What to do ▸ The part below that opens with the line containing "For those who missed out on the book and the" and closes with the line containing "container services. We" should be copied exactly, minus any pictures.
The input Block Start
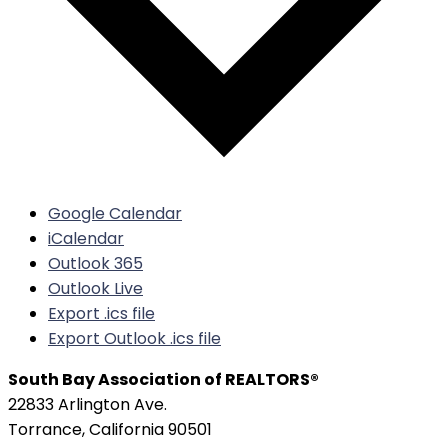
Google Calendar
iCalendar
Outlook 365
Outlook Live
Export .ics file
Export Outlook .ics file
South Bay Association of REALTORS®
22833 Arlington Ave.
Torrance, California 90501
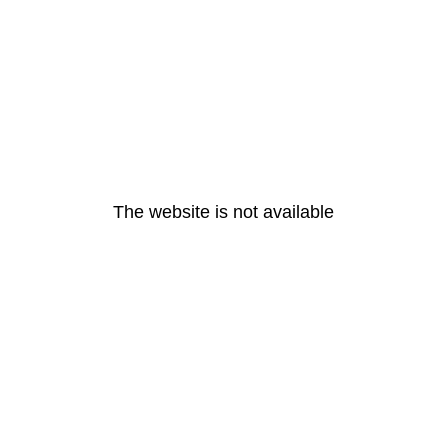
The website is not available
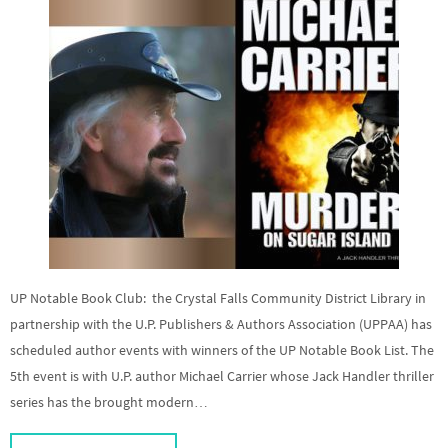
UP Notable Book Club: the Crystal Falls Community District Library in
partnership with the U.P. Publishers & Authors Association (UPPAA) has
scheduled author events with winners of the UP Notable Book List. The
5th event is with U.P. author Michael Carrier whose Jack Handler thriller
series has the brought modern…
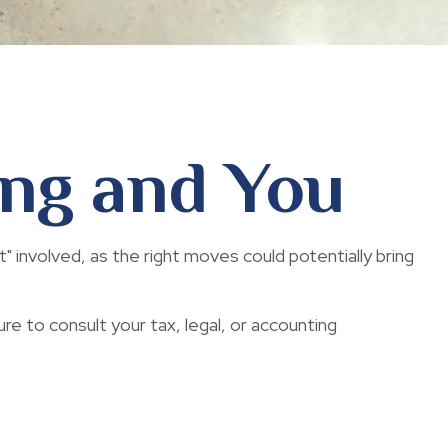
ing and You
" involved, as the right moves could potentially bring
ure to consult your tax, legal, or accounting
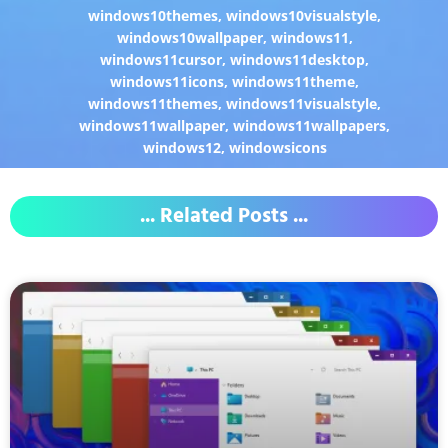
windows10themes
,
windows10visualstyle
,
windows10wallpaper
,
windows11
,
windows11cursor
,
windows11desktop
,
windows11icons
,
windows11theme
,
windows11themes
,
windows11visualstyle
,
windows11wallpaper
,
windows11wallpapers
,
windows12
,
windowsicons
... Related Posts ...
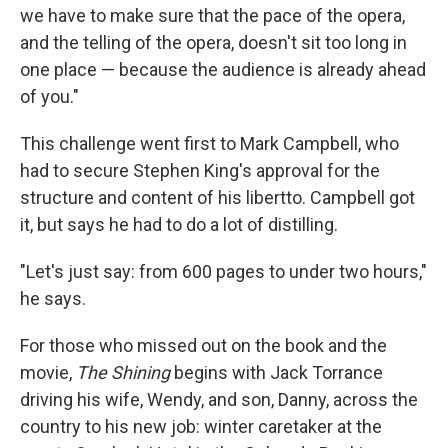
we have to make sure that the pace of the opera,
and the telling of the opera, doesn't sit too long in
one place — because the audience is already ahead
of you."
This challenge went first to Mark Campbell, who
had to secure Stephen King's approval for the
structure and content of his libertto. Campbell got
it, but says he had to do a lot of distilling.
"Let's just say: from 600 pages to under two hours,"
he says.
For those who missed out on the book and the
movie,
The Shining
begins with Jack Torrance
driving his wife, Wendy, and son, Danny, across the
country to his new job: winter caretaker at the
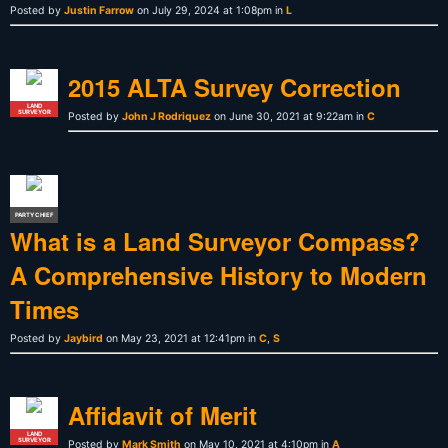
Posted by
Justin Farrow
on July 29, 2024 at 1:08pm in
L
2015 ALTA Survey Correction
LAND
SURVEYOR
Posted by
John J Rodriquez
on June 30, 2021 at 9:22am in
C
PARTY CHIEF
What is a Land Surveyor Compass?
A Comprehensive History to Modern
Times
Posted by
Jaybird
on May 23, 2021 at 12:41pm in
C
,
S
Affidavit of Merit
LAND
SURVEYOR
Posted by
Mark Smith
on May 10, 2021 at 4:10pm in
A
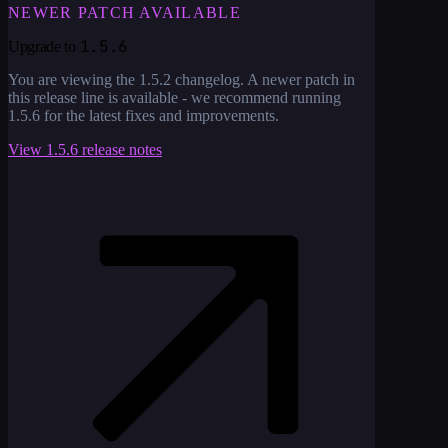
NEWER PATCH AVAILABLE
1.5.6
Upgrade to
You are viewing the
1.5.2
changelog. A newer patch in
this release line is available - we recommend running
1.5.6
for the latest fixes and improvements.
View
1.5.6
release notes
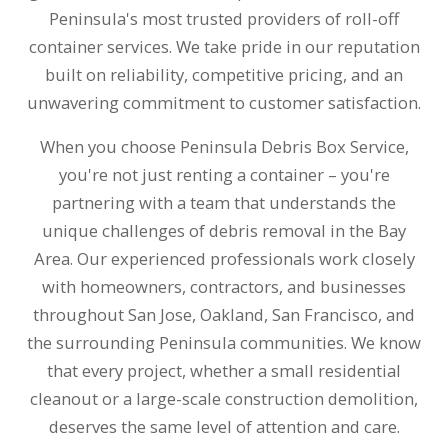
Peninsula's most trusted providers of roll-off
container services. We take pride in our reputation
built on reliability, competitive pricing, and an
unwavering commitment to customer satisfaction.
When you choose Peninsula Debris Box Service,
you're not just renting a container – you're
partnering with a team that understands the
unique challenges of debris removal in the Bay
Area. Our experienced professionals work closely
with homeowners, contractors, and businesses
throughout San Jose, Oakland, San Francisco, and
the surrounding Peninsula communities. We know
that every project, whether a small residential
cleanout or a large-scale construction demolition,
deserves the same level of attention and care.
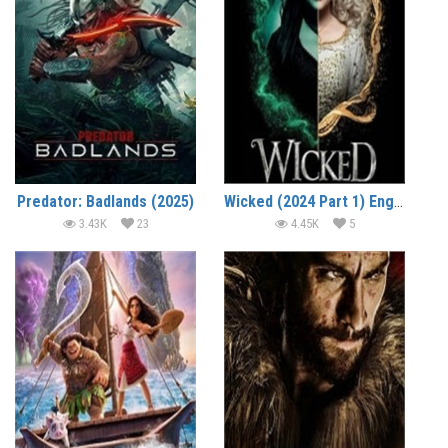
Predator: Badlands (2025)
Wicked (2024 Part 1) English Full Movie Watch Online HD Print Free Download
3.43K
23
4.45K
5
The input Block End
The input Block Start
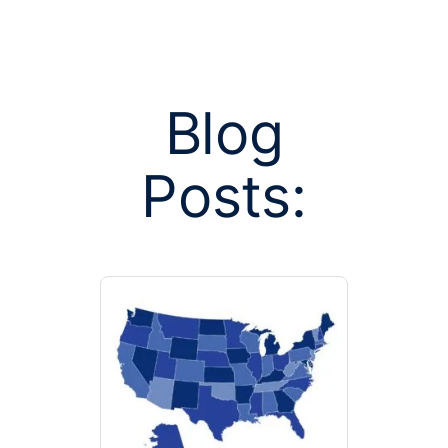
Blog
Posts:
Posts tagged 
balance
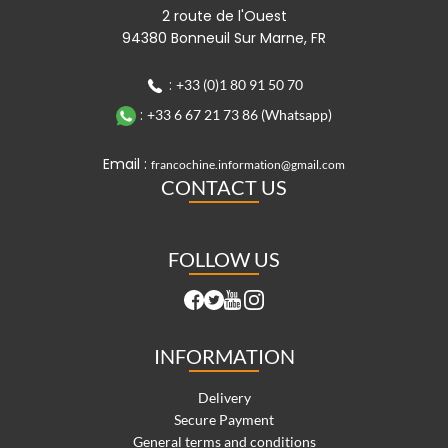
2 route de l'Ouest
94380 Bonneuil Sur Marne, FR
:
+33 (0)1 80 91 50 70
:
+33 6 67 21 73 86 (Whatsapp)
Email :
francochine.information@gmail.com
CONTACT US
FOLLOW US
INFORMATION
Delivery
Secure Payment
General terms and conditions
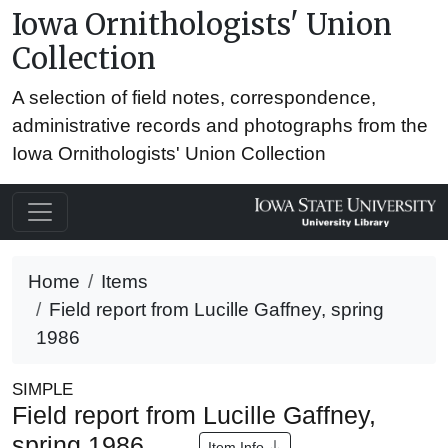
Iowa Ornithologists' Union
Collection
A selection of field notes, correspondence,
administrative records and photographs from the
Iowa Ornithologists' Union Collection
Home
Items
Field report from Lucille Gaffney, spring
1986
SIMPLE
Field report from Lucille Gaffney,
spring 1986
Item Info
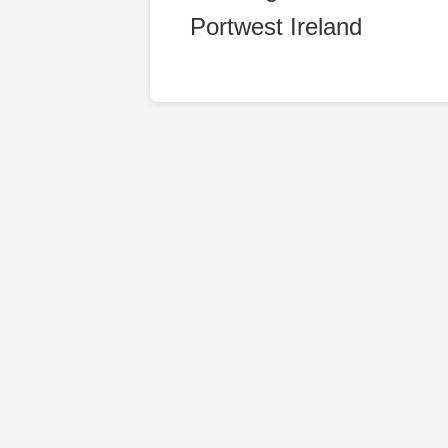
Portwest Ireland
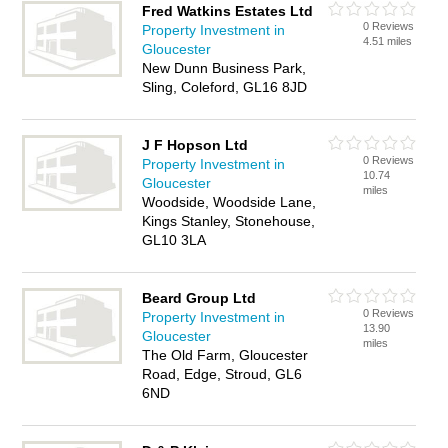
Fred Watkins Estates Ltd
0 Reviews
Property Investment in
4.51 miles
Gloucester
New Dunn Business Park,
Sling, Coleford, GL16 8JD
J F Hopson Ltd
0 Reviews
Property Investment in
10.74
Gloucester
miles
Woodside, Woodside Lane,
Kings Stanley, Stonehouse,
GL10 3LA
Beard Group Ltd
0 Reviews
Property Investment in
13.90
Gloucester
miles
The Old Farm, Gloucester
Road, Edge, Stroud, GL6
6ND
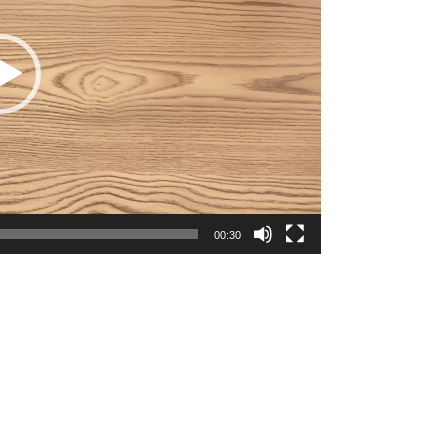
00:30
The input Block End
Output for this task ▸
For those who missed out on the book and the
movie,
The Shining
begins with Jack Torrance
driving his wife, Wendy, and son, Danny, across the
country to his new job: winter caretaker at the
Posted by
Justin Farrow
on July 29, 2024 at 1:08pm in
L
2015 ALTA Survey Correction
LAND
SURVEYOR
Posted by
John J Rodriquez
on June 30, 2021 at 9:22am in
C
PARTY CHIEF
What is a Land Surveyor Compass?
A Comprehensive History to Modern
Times
Posted by
Jaybird
on May 23, 2021 at 12:41pm in
C
,
S
Affidavit of Merit
LAND
SURVEYOR
Posted by
Mark Smith
on May 10, 2021 at 4:10pm in
A
NEWER PATCH AVAILABLE
1.5.6
Upgrade to
You are viewing the
1.5.2
changelog. A newer patch in
this release line is available - we recommend running
1.5.6
for the latest fixes and improvements.
View
1.5.6
release notes
Peninsula's most trusted providers of roll-off
container services. We take pride in our reputation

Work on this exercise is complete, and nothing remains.